Kita buat paradigma baru. Emak-emak itu. Penampilannya keren, bajunya rapi, aroma badannya wangi, dan wajahnya kinclong. Itu baru penampilan yang oke buat emak-emak jaman sekarang. Buktikan juga kalau emak-emak itu, tidak sekedar hobi belanja dan menghambur-hamburkan uang suami. Tapi, bisa mencari ladang penghasilan buat keluarganya. Dan yang tidak kalah pentingnya. Kutukan yang sudah melekat pada kaum hawa dari jaman ke jaman. Bahwa yang namanya emak-emak itu, senangnya gosipin orang. Kutukan itu harus dibumi hanguskan dalam diri emak-emak sekalian (Ehmmm… berasa jadi ustadzah deh).

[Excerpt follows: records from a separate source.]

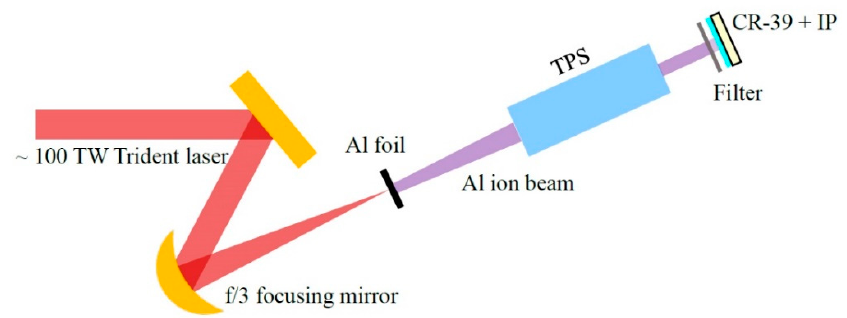
Figure 1. Schematic layout of the experimental setup. An intense laser pulse produces energetic Al ions, which are detected using CR-39 and IP.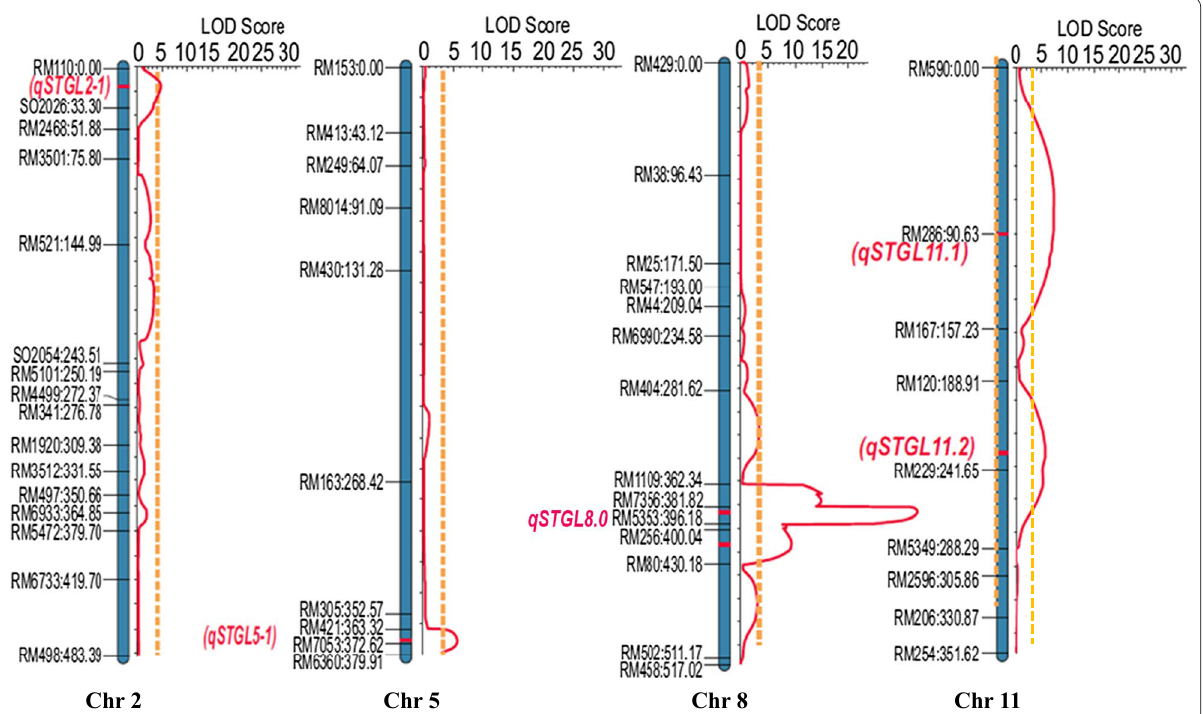
Fig. 2 Diagram showing the QTLs detected for stigma length ( qSTGL2-1, qSTGL5-1, qSTGL8.0, qSTGL11-1, and qSTGL11-2 ) by composite interval mapping using 357 BC 2 F 2 segregants derived from IR64 ×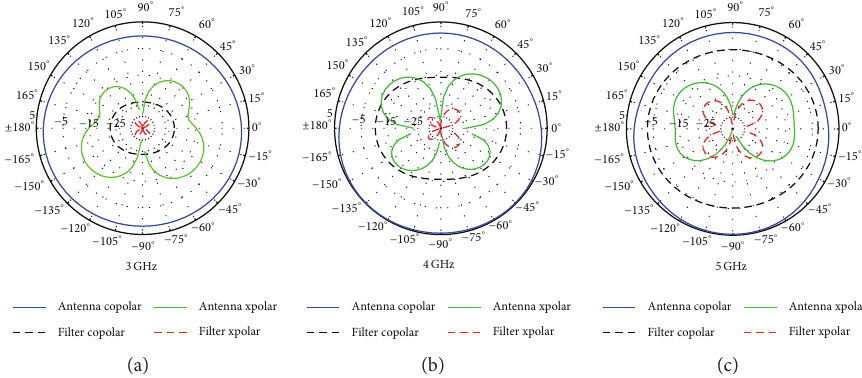
Figure 10: Simulated radiation pattern of the antenna and the filter in the H-plane (10dB/div).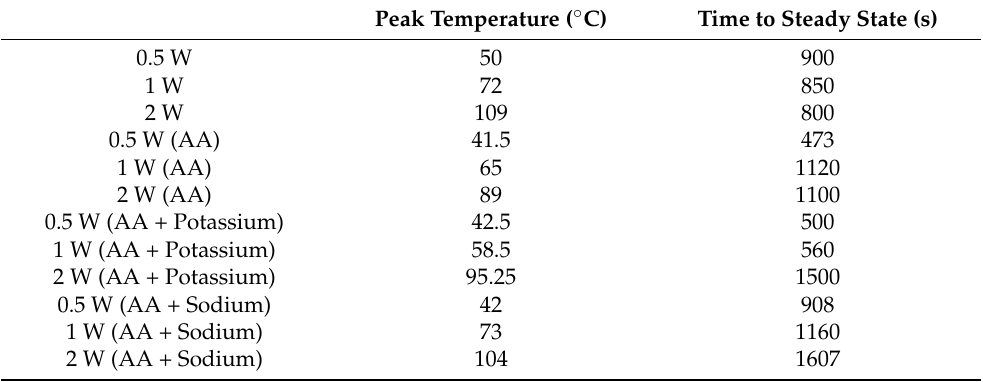
Table 3. Peak temperature and time to reach steady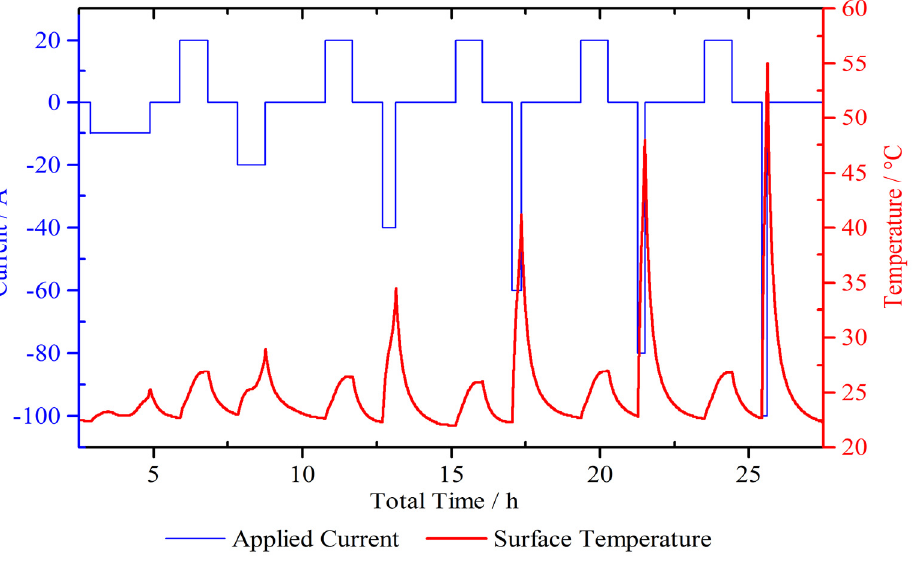
Figure 3. Thermistor (placed near the positive tab of the cell) based temperature profile (red line) of NMC cell and corresponding load profile (blue line) during continuous charge at 20 A and discharge at 10 A, 20 A, 40 A, 60 A, 80 A, and 100 A. Discharge is denoted by negative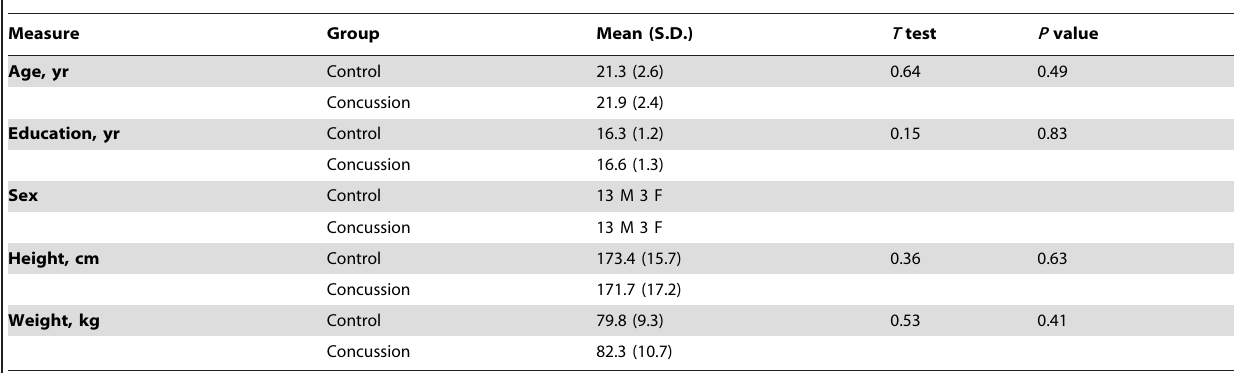
Table 1. Participant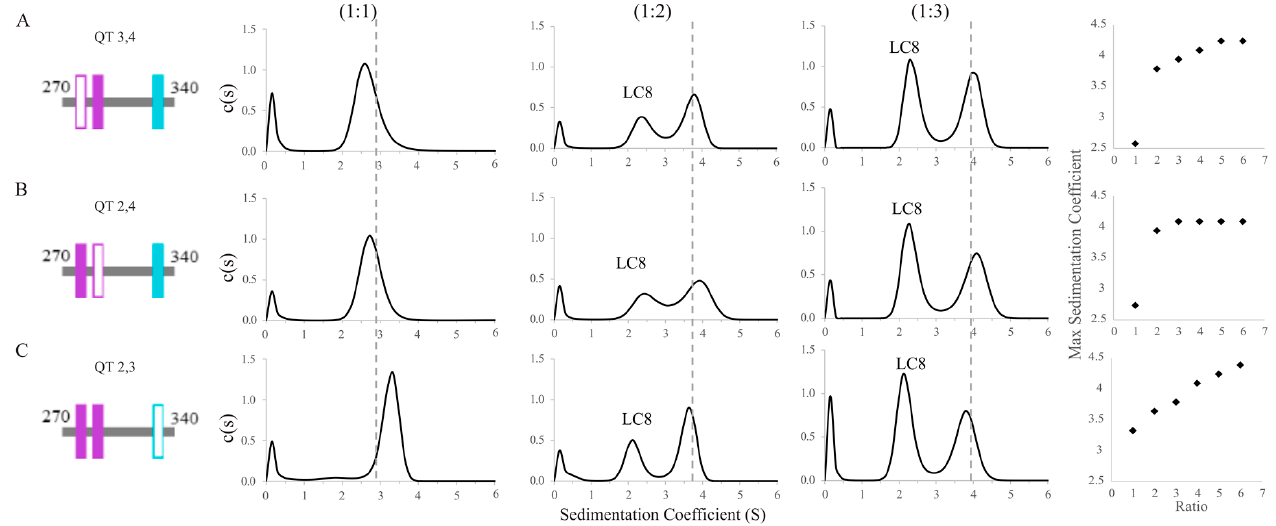
Figure 4. Sedimentation velocity analytical ultracentrifugation of double site ASCIZ constructs bound to LC8. SV-AUC titrations of QT3,4 ( A ), QT2,4 ( B ), and QT2,3 ( C ) with LC8 at three separate molar ratios of QT:LC8 (1:1, 1:2, 1:3) and a plot of LC8:QT ratio vs. complex sedimentation coefficient up to a ratio of 1:6. When applicable, populations corresponding to free LC8 are labeled. The dashed lines correspond to the location of the peak seen in QT2–4 at the same ratio.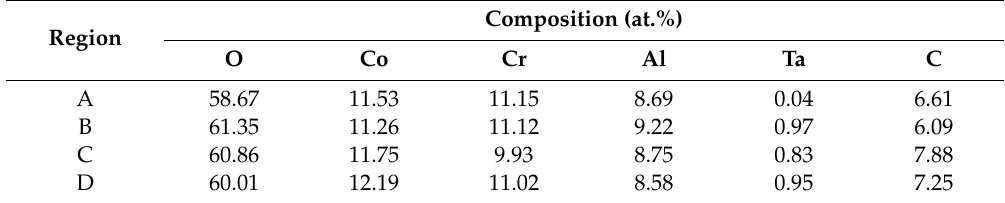
Table 1. Chemical composition of the worn regions of the CoCrAlYTa-10%Al 2 O 3 coatings. Composition (at.%) Region O Co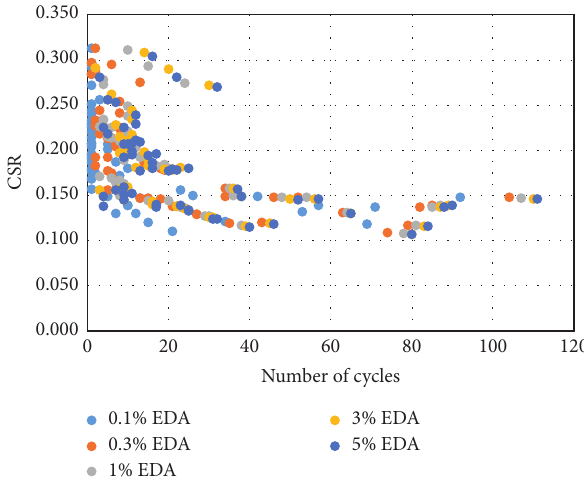
Figure 1: Data from Taylor [29] comparing number of cycles to initiate varying strains.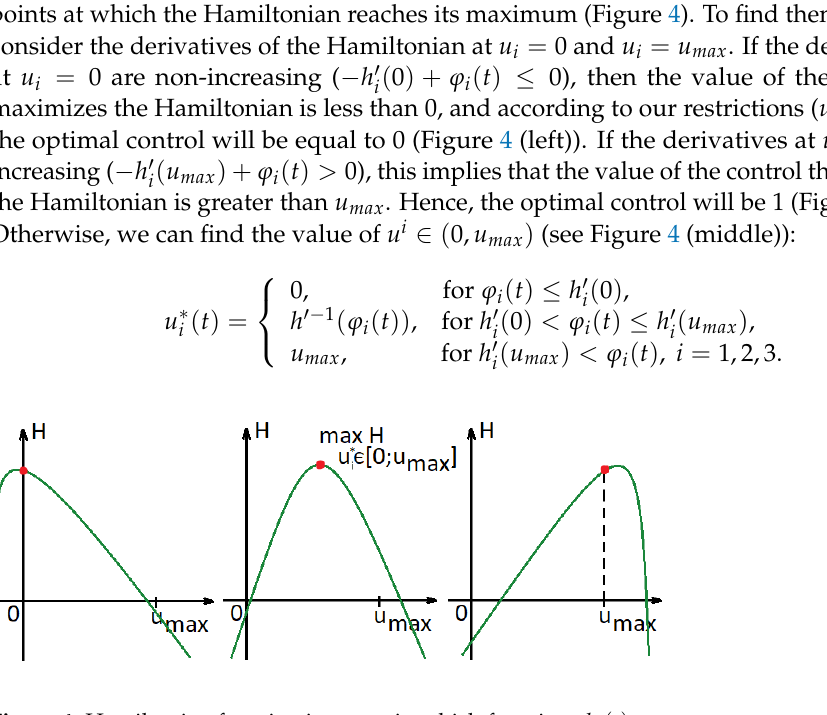
Figure 4. Hamiltonian function in a case in which functions h i ( · ) are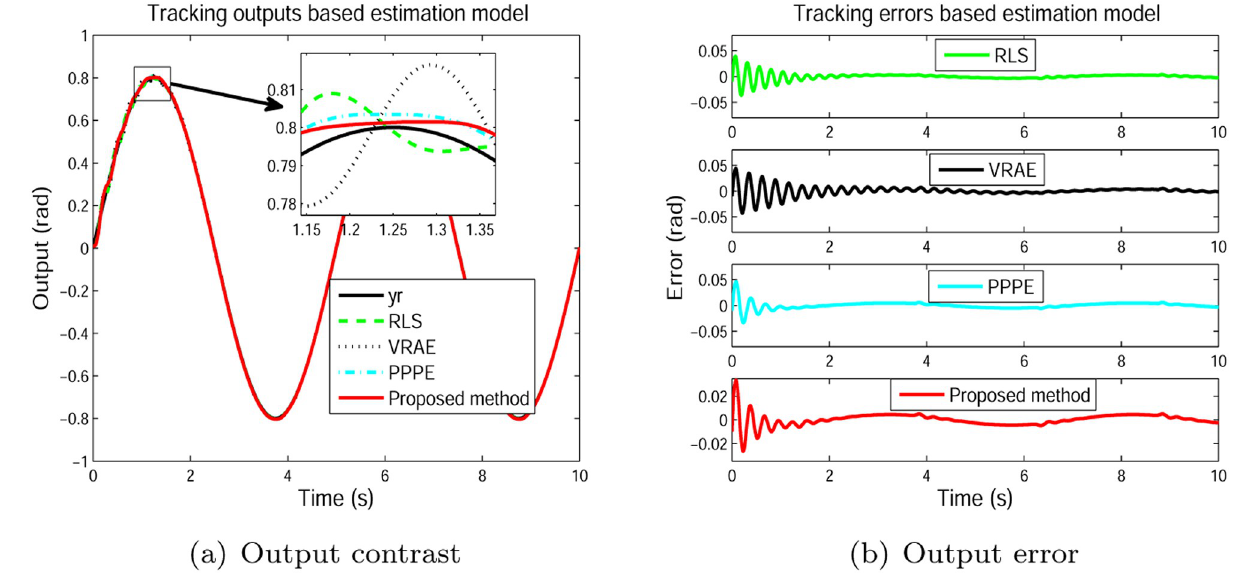
Fig 13. Model output. (a) Output contrast. (b) Output error.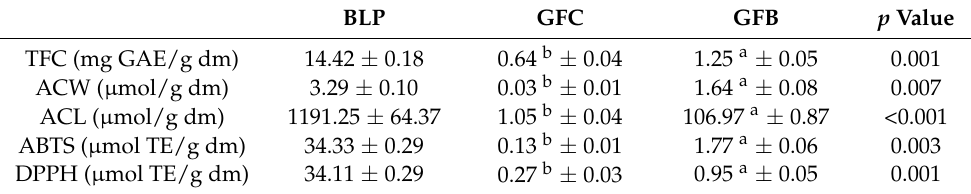
Table 5. Antioxidant capacity of experimental gluten-free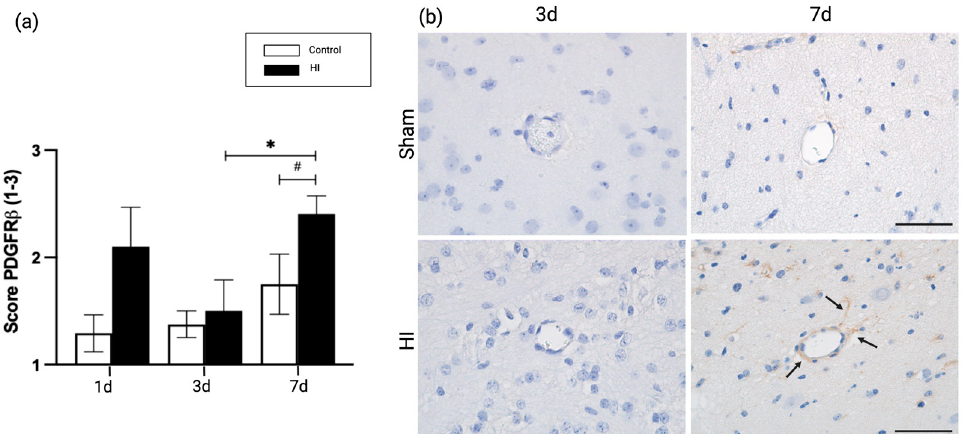
Figure 4. Pericyte coverage surrounding brain microvasculature. ( a ) Qualitative scoring of PDGFR β at 1, 3 and 7 days post HI or sham; ( b ) Representative microscopic images of PDGFR β in the microvasculature at 3 and 7 days sham and HI treatment. Arrows indicate pericytes surrounding capillaries at 7d HI. Statistical analysis was performed using a Kruskal-Wallis test followed by Dunn’s post hoc test. Bars represent mean ± SEM. Scale bar 50 µ m. 400 × magnification * p < 0.05, # p = 0.06.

Buat emak-emak yang menjadi penghuni setia di rumah alias senangnya “ngendon” di rumah. Bukan berarti dia jadi “Si kuper”. Dengan banyaknya social media dan terbuka lebarnya akses informasi di dunia maya, emak-emak bisa menjaring pertemanan sebanyak-banyaknya. Jadi, sekarang bukan emak-emak yang kuper lagi dong. "Horee…!"
Atau bisa juga mengais ilmu yang bertebaran, lewat group-group di jejaring sosial ataupun diskusi-diskusi lewat milis. Buat yang suka bisnis, dengan adanya internet, semua bisa jadi duit. Duduk manis di rumah, duit mengalir bagaikan anak sungai, dan pendidikan anak tetap terpantau oleh kita. Itulah para emak-emak hebat, emak-emak juara, dan emak-emak yang produktif. “Prok!….prok!….prok!” Kasih applause buat emak-emak yang hebat. Kalau saya? Huhuhu….Masih jauuuh, perjalanannya.
Banyak teman-teman saya di dunia maya, yang berhasil menjadi “seorang emak”. Mereka adalah keluarga-keluarga yang harmonis. Sukses mendidik anak, sukses menjalani bisnis, hobi dan skill tersalurkan hingga menghasilkan uang, melebihi gaji seorang pegawai kantoran. Kenapa saya katakan mereka berhasil menjadi “seorang emak?” Karena bagi saya, emak yang sukses tatkala ia bisa mengantarkan anak-anaknya menjadi pribadi yang sholeh, berkarakter, dan berakhlakul karimah. Dan, saya selalu pasang badan buat mendekati emak-emak model ini, biar saya tertular seperti mereka, gitu loh!
Bagaimana? Ingin jadi emak-emak yang biasa aja, atau jadi emak-emak yang luar biasa?